We welcome and encorage contributions in the form of issue reports and pull requests. Current topics where collaboration is especially welcome include, but are not limited to:

- Scalability improvements, for example, by avoiding the usage of memory-expensive feature adjacency matrices.

- Support for a wider range of models, including continuous covariates, directed networks, etc.

- Quality-of-life improvements to facilitate network analysis on a wider range of use cases.

### Creating Issues

Feel free to fill an issue with your bug reports, feature suggestions and recommendations for improving the performance of `lighthergm`.

Please include all the necessary details. In the case of bug reports, include code and the necessary steps to reproduce it. For feature suggestions, describe in detail the problem they address and include if possible some code to make it easy to discuss.

### Pull Requests

We employ gitflow whenever possible. The **develop** branch contains the latest changes, and the **main** branch is for releases.

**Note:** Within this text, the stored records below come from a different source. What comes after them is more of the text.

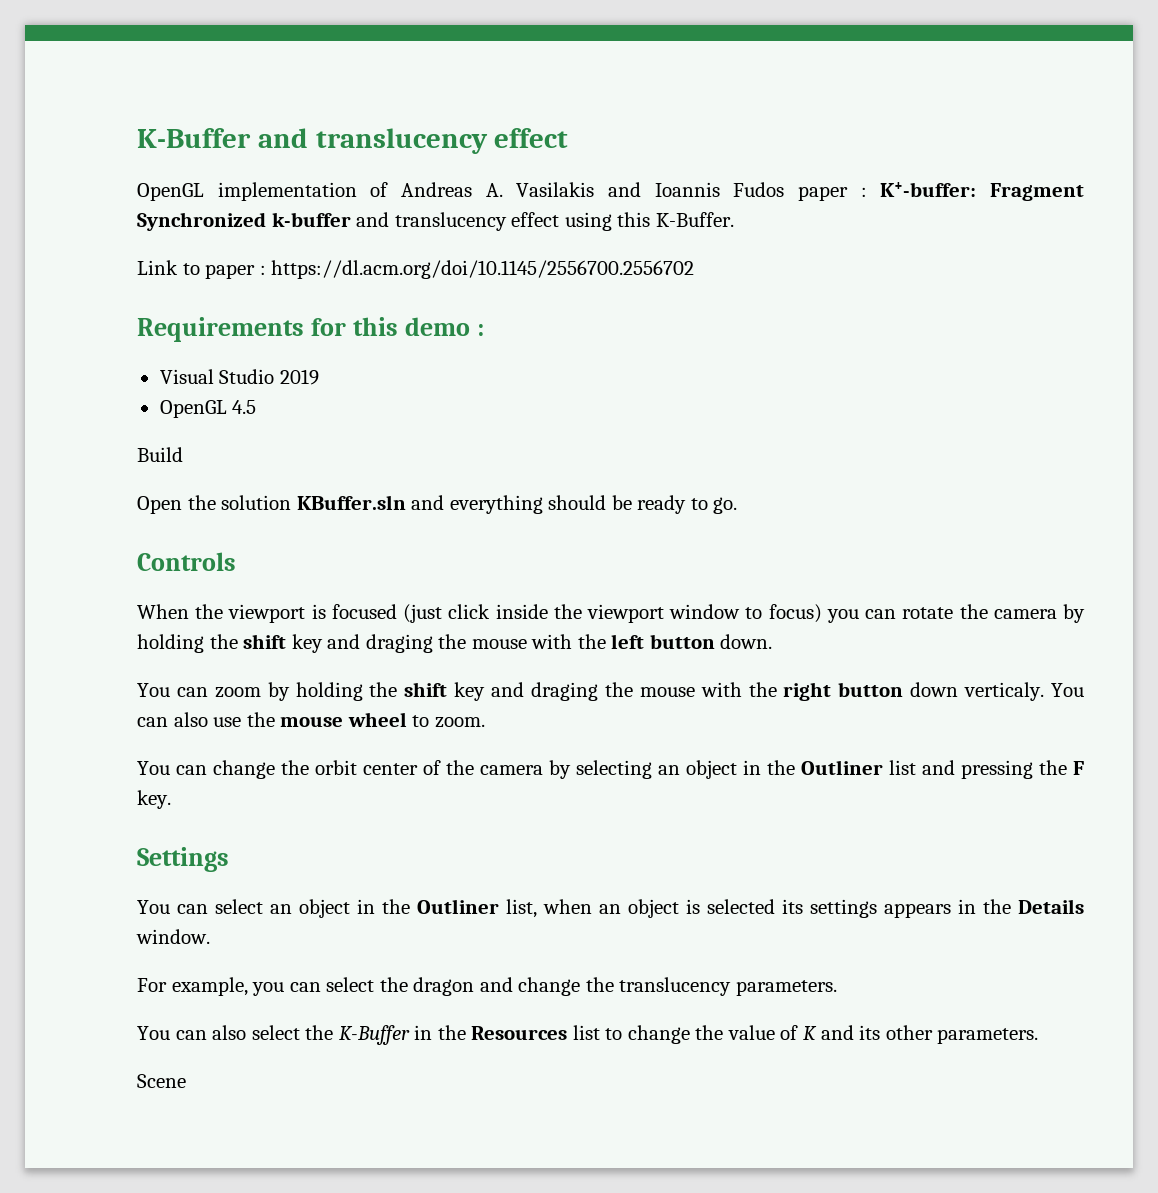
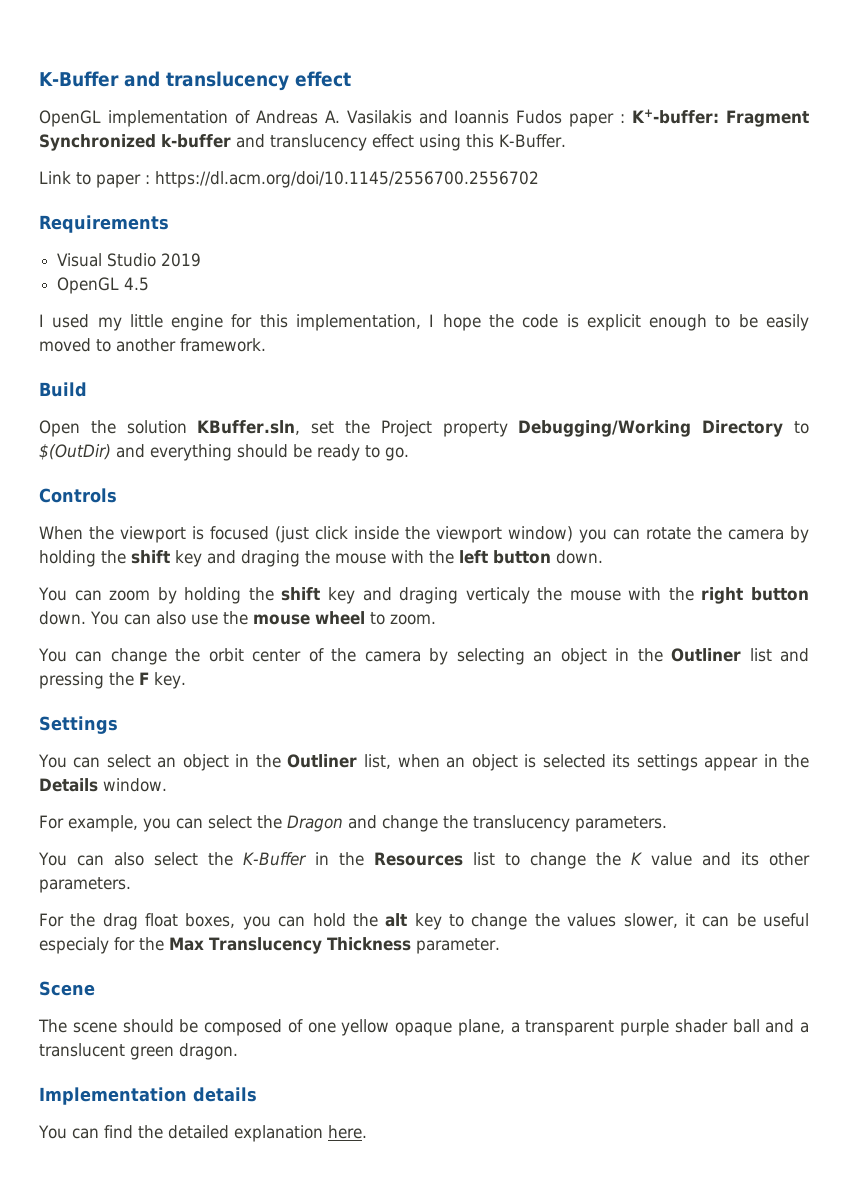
[310,317,484,336] for this demo : -> (169, 224) none
[137,447,183,462] [137,495,406,514] Build // Open the solution KBuffer.sln -> [39,314,809,331] [39,338,266,352] [39,382,87,397] [39,420,810,437] [39,444,111,460] I used my little engine for this implementation, I hope the code is explicit enough to be easily moved to another framework. // Build // Open the solution KBuffer.sln, set the Project property Debugging/Working Directory to $(OutDir)
[669,604,822,623] window to focus) -> [508,526,573,542] window)
(599, 691) none -> [465,587,530,604] verticaly
[910,682,1045,701] down verticaly. -> [39,611,86,625] down.
[884,903,951,918] appears -> [703,757,758,771] appear
[413,977,475,996] dragon -> [287,815,343,832] Dragon
[727,1025,818,1040] value of K -> [630,852,692,866] K value
[137,1074,186,1088] Scene -> [39,913,809,930] [39,937,500,954] [39,981,95,996] [38,1019,809,1036] [39,1043,238,1060] [39,1087,257,1105] [38,1125,367,1142] For the drag float boxes, you can hold the alt key to change the values slower, it can be useful especialy for the Max Translucency Thickness parameter. // Scene // The scene should be composed of one yellow opaque plane, a transparent purple shader ball and a translucent green dragon. // Implementation details // You can find the detailed explanation here.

To create a pull request, fork the repository and create a feature branch such as **feature/added-shiny-new-feature** from **develop**.

Before making a pull request, please use `devtools::check()` to check that the package can be installed and that the unit tests pass after your changes. We encorage test-oriented development. Adding tests to cover your changes makes it much easier to review you proposal.

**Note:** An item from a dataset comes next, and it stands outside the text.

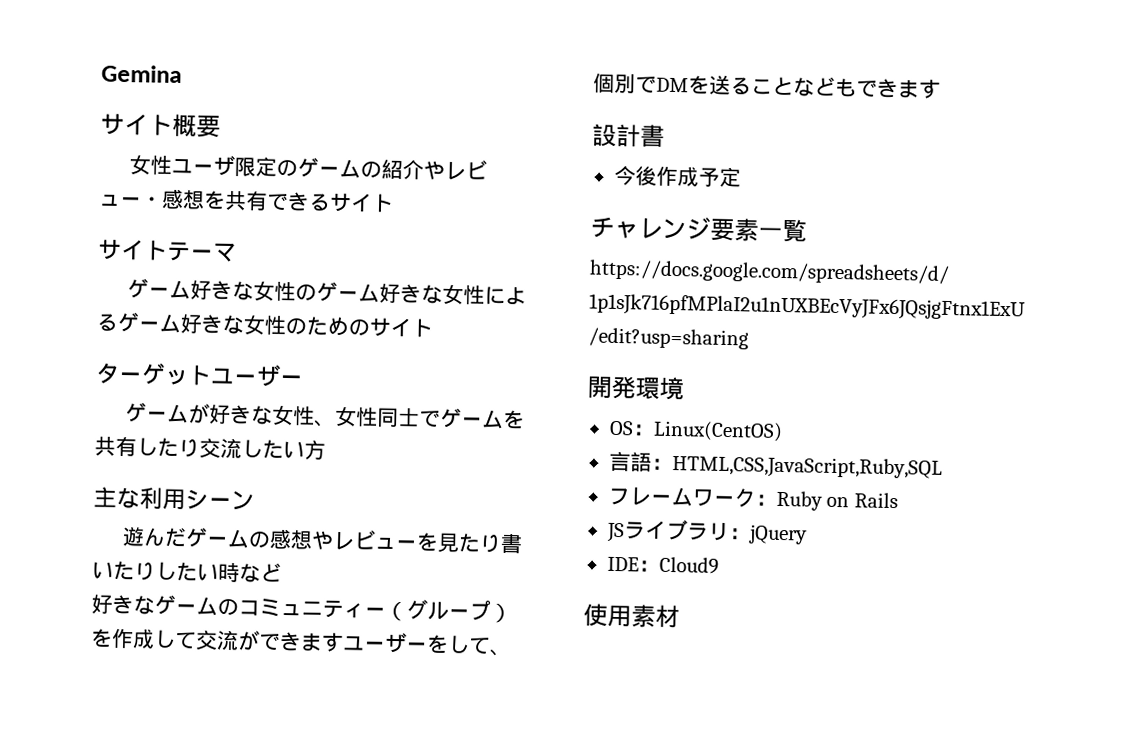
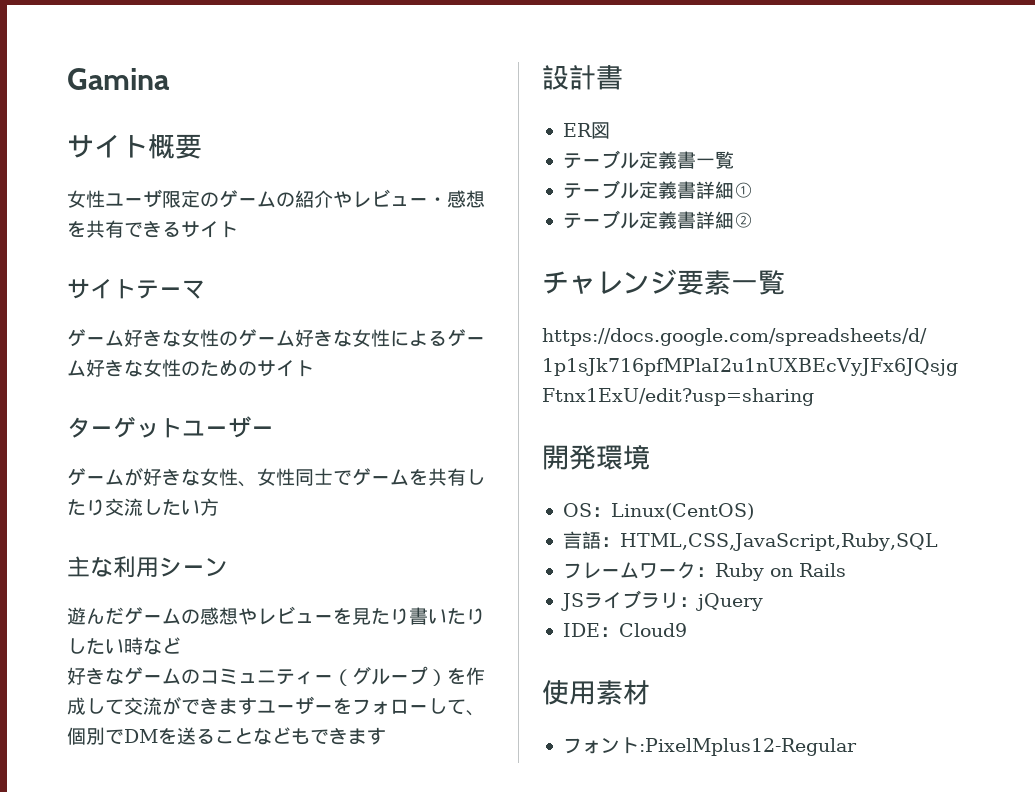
[101,64,182,84] Gemina -> [67,68,170,90] Gamina
(449, 644) none -> [352,699,428,715] フォロー
[613,164,741,188] 今後作成予定 -> [562,122,610,139] [562,150,734,169] [562,180,753,199] [562,210,753,229] ER図 // テーブル定義書一覧 // テーブル定義書詳細① // テーブル定義書詳細②
(680, 616) none -> [562,737,857,756] // フォント:PixelMplus12-Regular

When done, make a pull request from your fork, including any necessary details to help us understand the nature of your changes.

## License
This package is licensed under GPL-3. See the [license file](lighthergm/LICENSE.md) for details.

## References
- Martínez Dahbura, Juan Nelson, Shota Komatsu, Takanori Nishida, and Angelo Mele (2021), "A Structural Model of Business Card Exchange Networks", Working Paper, Available at https://arxiv.org/abs/2105.12704.
- Schweinberger, Michael and Pamela Luna (2018), "HERGM: Hierarchical Exponential-Family Random Graph Models", Journal of Statistical Software 85(1), 1-39.